It was a week ago yesterday afternoon that Paige's leash was handed to me. I can't believe how much I've learned. I can't believe how much I have yet to learn.

A friend of mine who is a cane user came to visit last Sunday. He asked me the same question I've been asked a hundred times: "Does it make much difference walking with a dog instead of a cane?"

In the past, all I could say was, "I hope so. That's the plan."

This time, I gave my friend the one-week dog-guide-user answer. I hope some of you experienced dog users will chime in and help me answer the question.

After a week, do I think it's different? For me, vastly different. I'm walking faster, I'm hunting around to find my way less, actually not at all, I'm gliding past people in the hallway. A surprise bonus: my right hand is free.

When I first started running, I went out to Central Park and joined the Saturday workout of the Achilles Track Club. Someone handed me a tether, a string or rope or something to hang onto and a sighted volunteer took the other end. I had said I wanted to run three miles, but now I was looking at the park full of skateboarders and an unfamiliar road and doubted the wisdom of charging at top speed into the unknown. We did the three miles, and we ran together regularly many, many times, but it was a long time before I felt brave enough to really run my fastest.

Walking with Paige is very much like walking with a running partner. I wonder if it's unnerving for new dog users who haven't run at top speed with a sighted guide before. You put your cane away, take hold of a harness handle, and you're guided into the unknown. It isn't scary at all for me, but I think it might be for someone who hasn't tried some of these things before.

There is one thing I do on a regular basis that I might do more easily with a cane. I currently have trouble walking up to things that I want to interact with. Paige is great at avoiding things. I have trouble letting her know when I want to go right up to something like a table, a sink, or a treadmill. I'm sure I'll learn, but I do miss the close-range exploration you can do with a cane. I haven't had the least wish to get my cane out again, though. I hung it on the hook on the back of my door last Monday and it hasn't moved since.

An update on what's been going on around here? We've graduated to a new route. We have angled intersections, outdoor cafes, construction, parking lots, busier streets, and lots of little things in the route. Of course, Ralph and others are adding obstacles and distractions to what's already there. Today there was pizza on the ground and Paige had to ignore it. Ralph picked it up and tried to coax her to take it from him, while I told her to leave it alone. She did pretty well. Later, a dog really pestered us. It came right up to Paige, sniffed her face, walked beside her, and generally made a huge nuisance of itself. Paige had to keep walking. I had to practice telling her to "leave it" and correcting her when she slowed and turned to look at the other dog.

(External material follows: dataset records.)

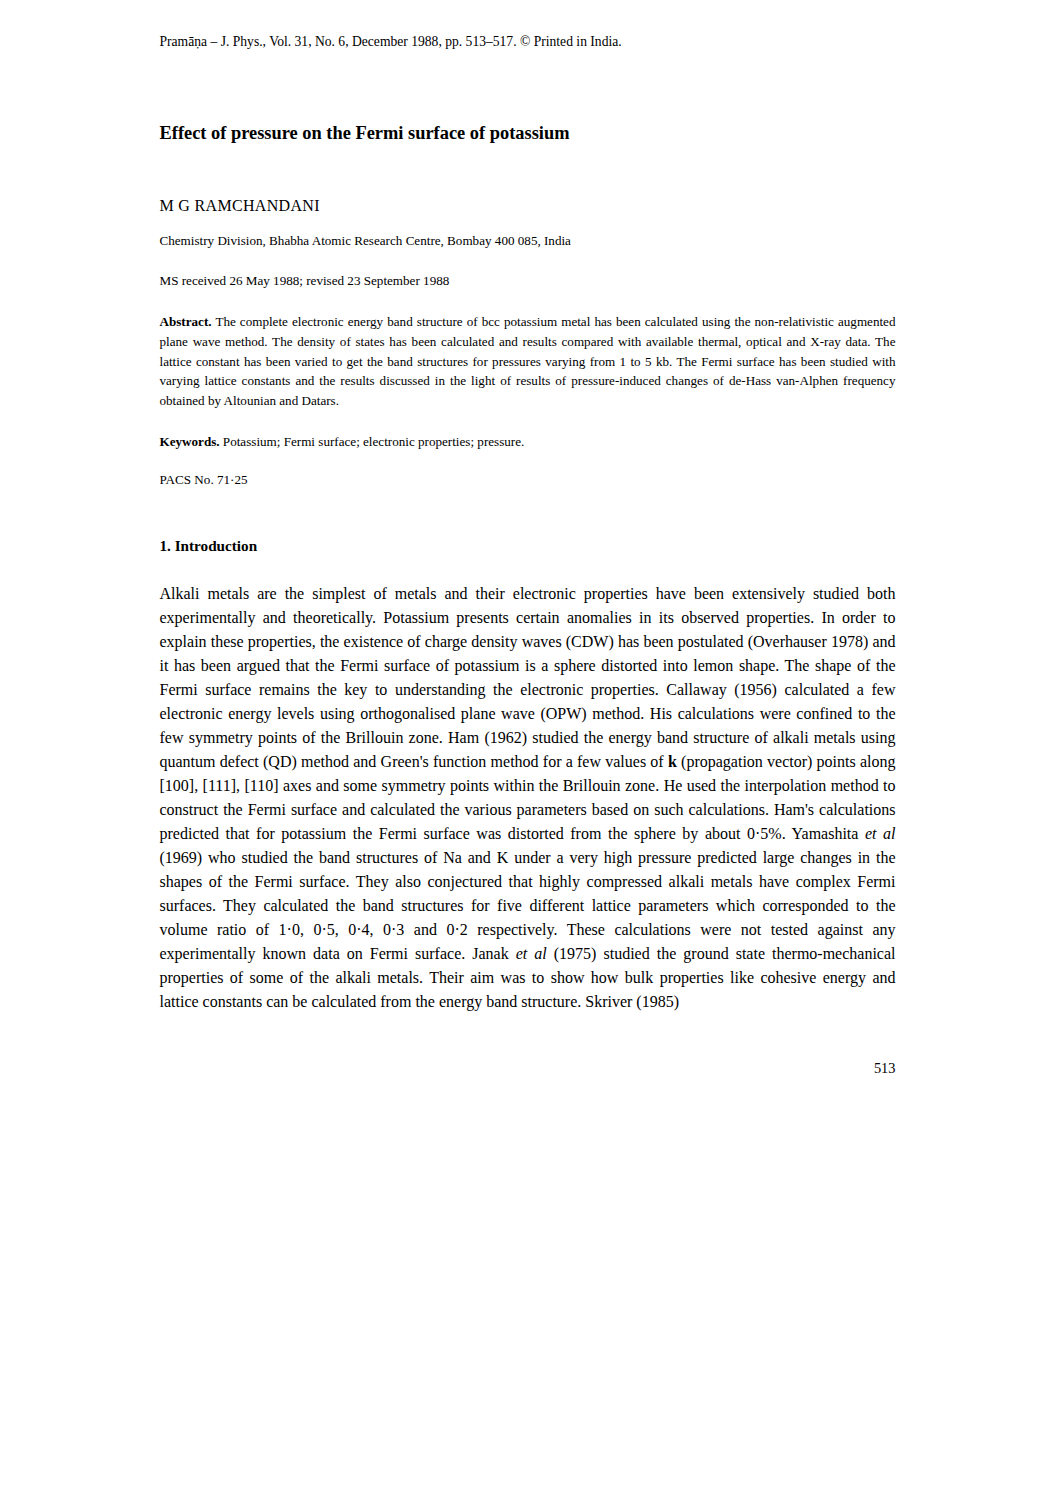Pramāṇa – J. Phys., Vol. 31, No. 6, December 1988, pp. 513–517. © Printed in India.
Effect of pressure on the Fermi surface of potassium
M G RAMCHANDANI
Chemistry Division, Bhabha Atomic Research Centre, Bombay 400 085, India
MS received 26 May 1988; revised 23 September 1988
Abstract. The complete electronic energy band structure of bcc potassium metal has been calculated using the non-relativistic augmented plane wave method. The density of states has been calculated and results compared with available thermal, optical and X-ray data. The lattice constant has been varied to get the band structures for pressures varying from 1 to 5 kb. The Fermi surface has been studied with varying lattice constants and the results discussed in the light of results of pressure-induced changes of de-Hass van-Alphen frequency obtained by Altounian and Datars.
Keywords. Potassium; Fermi surface; electronic properties; pressure.
PACS No. 71·25
1. Introduction
Alkali metals are the simplest of metals and their electronic properties have been extensively studied both experimentally and theoretically. Potassium presents certain anomalies in its observed properties. In order to explain these properties, the existence of charge density waves (CDW) has been postulated (Overhauser 1978) and it has been argued that the Fermi surface of potassium is a sphere distorted into lemon shape. The shape of the Fermi surface remains the key to understanding the electronic properties. Callaway (1956) calculated a few electronic energy levels using orthogonalised plane wave (OPW) method. His calculations were confined to the few symmetry points of the Brillouin zone. Ham (1962) studied the energy band structure of alkali metals using quantum defect (QD) method and Green's function method for a few values of k (propagation vector) points along [100], [111], [110] axes and some symmetry points within the Brillouin zone. He used the interpolation method to construct the Fermi surface and calculated the various parameters based on such calculations. Ham's calculations predicted that for potassium the Fermi surface was distorted from the sphere by about 0·5%. Yamashita et al (1969) who studied the band structures of Na and K under a very high pressure predicted large changes in the shapes of the Fermi surface. They also conjectured that highly compressed alkali metals have complex Fermi surfaces. They calculated the band structures for five different lattice parameters which corresponded to the volume ratio of 1·0, 0·5, 0·4, 0·3 and 0·2 respectively. These calculations were not tested against any experimentally known data on Fermi surface. Janak et al (1975) studied the ground state thermo-mechanical properties of some of the alkali metals. Their aim was to show how bulk properties like cohesive energy and lattice constants can be calculated from the energy band structure. Skriver (1985)
513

Ralph set up a barricade that Paige could walk under but that I couldn't. It was complicated, the way a construction barricade might be. She had to size it up an figure out what to do. We had to turn all the way around, walk a few steps, then go out into the street to get by. I was surprised when she turned around. I really didn't think that could be right. Then, she walked over and showed me the curb. Here's that charging-into-the-unknown thing again. I told her to go left, which put us in the direction we had been going, and she walked along in the street for a short way, cars whizzing by, then turned up and back onto the sidewalk.

I can't wait to work her in New York, where we find obstacles like that every day! The first day home we'll probably come across a construction site on the sidewalk with pizza on the ground and a loose dog.